Outpatient Laparoscopic Subtotal Hysterectomies Considered Safe


SAN DIEGO — Laparoscopic supracervical hysterectomies can be done safely on an outpatient basis, a review of 190 cases suggests, Stefanos Chandakas, M.D., reported.

The surgeries were performed over a 14-month period by a two-surgeon team at Princess Royal University Hospital, London, where subtotal hysterectomies have been the norm since 2001. Patients underwent the hysterectomies to treat endometriosis (22%), menorrhagia (66%), and endometrial pathology (12%). All had failed medical therapy.

Patients lost an estimated 200 mL of blood on average, ranging from 50 to 2,000 mL. Less than 100 mL of blood was lost in 74% of cases, estimated Dr. Chandakas of the hospital, and his associates.

There were no significant intraoperative complications, vascular injuries, or nerve or ureter injuries. The average length of stay was 8 hours, and 94% of patients were discharged in less than 24 hours.

Postoperative complications included bladder infection or dysfunction in 2%, deep vein thrombosis in less than 1%, and paralytic ileus in one patient. Minimal cyclic bleeding occurred in 1% of patients. That's better than complication rates of 1%–10% reported in the literature, perhaps “because we spend 3–5 minutes coagulating the cervical canal” during the surgery, he said. One patient required reoperation for an intraabdominal abscess.

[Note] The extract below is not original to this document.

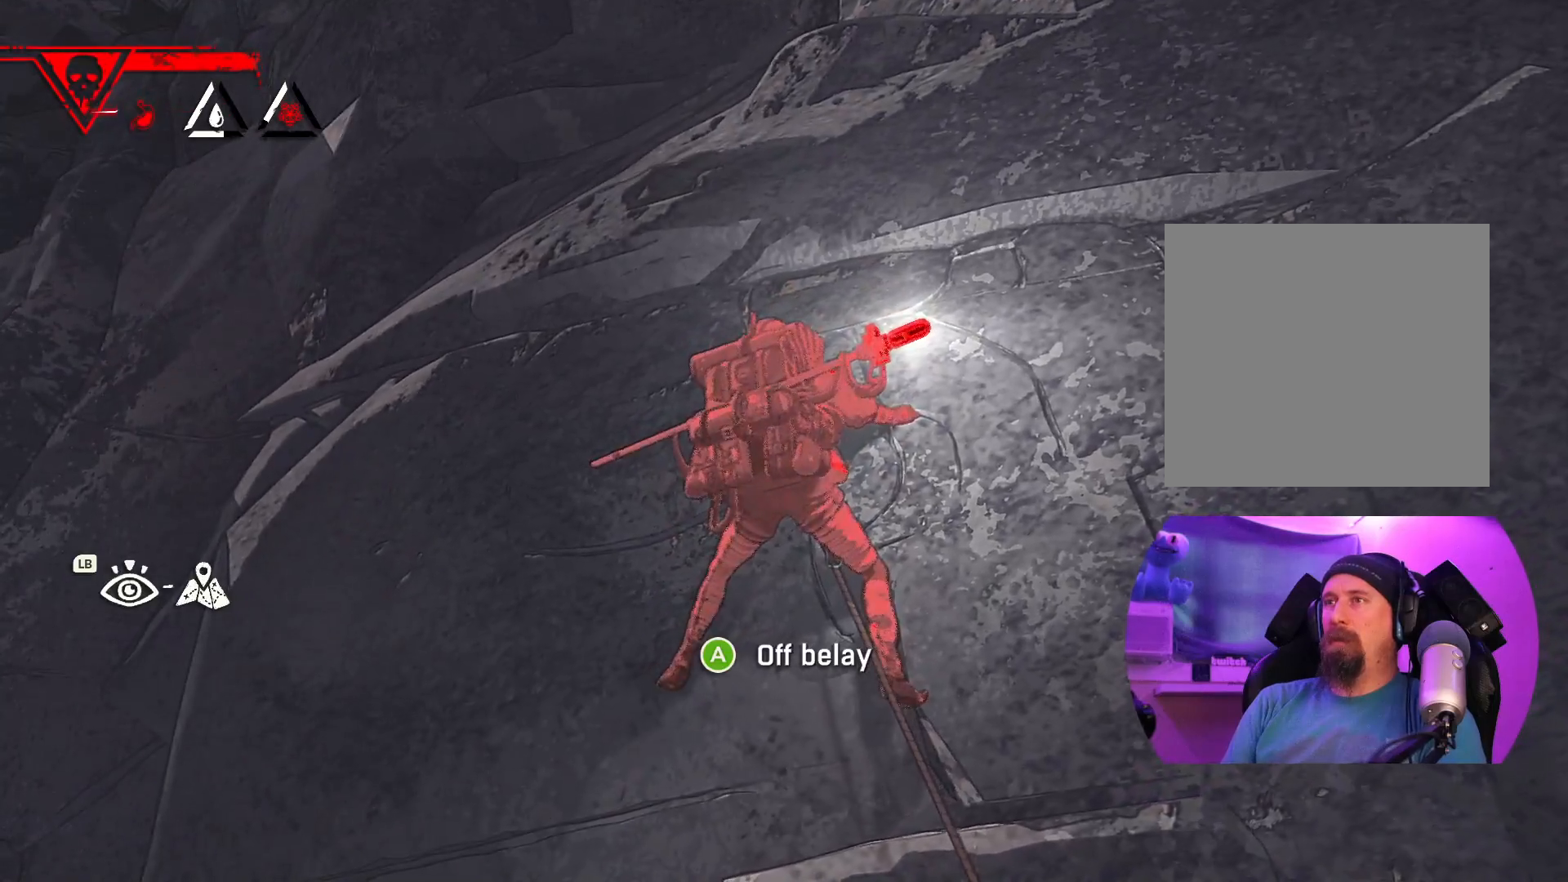
{"buttons": [], "left_stick": "center", "right_stick": "center", "events": [[67, "A", "down"], [183, "A", "up"]]}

Compared with total abdominal hysterectomy or total vaginal hysterectomy, laparoscopic supracervical hysterectomy is “a much safer and easier operation to do,” Dr. Chandakas said.

Patients ranged in age from 33 to 53 years, with uterine sizes of 8–41 weeks and uterine weights of 36–325 g. The procedure took 125 minutes when first adopted by Dr. Chandakas' institution, but in recent years 80% of laparoscopic supracervical hysterectomies have averaged 40–45 minutes. The main reason for the longer surgical times was difficulty with the morcellator. Operating times decreased when the surgeons switched to disposable morcellators, he noted.

The team performed laparoscopic supracervical hysterectomy using PlasmaKinetic energy for tissue dissection and coagulation and a 12-mm morcellator to remove dissected organs. U.S. physicians in the audience said that surgeons in this country are just starting to use this approach.

“In the last 3–4 years, we can see a trend of supracervical hysterectomies coming back and becoming more and more widespread both in the U.K. and in the U.S.,” Dr. Chandakas said. The laparoscopic approach to supracervical hysterectomies is newer and easier, he added.

Concerns have been expressed in the literature that subtotal hysterectomies to treat malignancies may leave patients with higher risk compared with total hysterectomies, because the cervix remains intact. There is no evidence, however, that total hysterectomies decrease mortality from cervical cancer. It's the Pap screening that reduces mortality, he noted.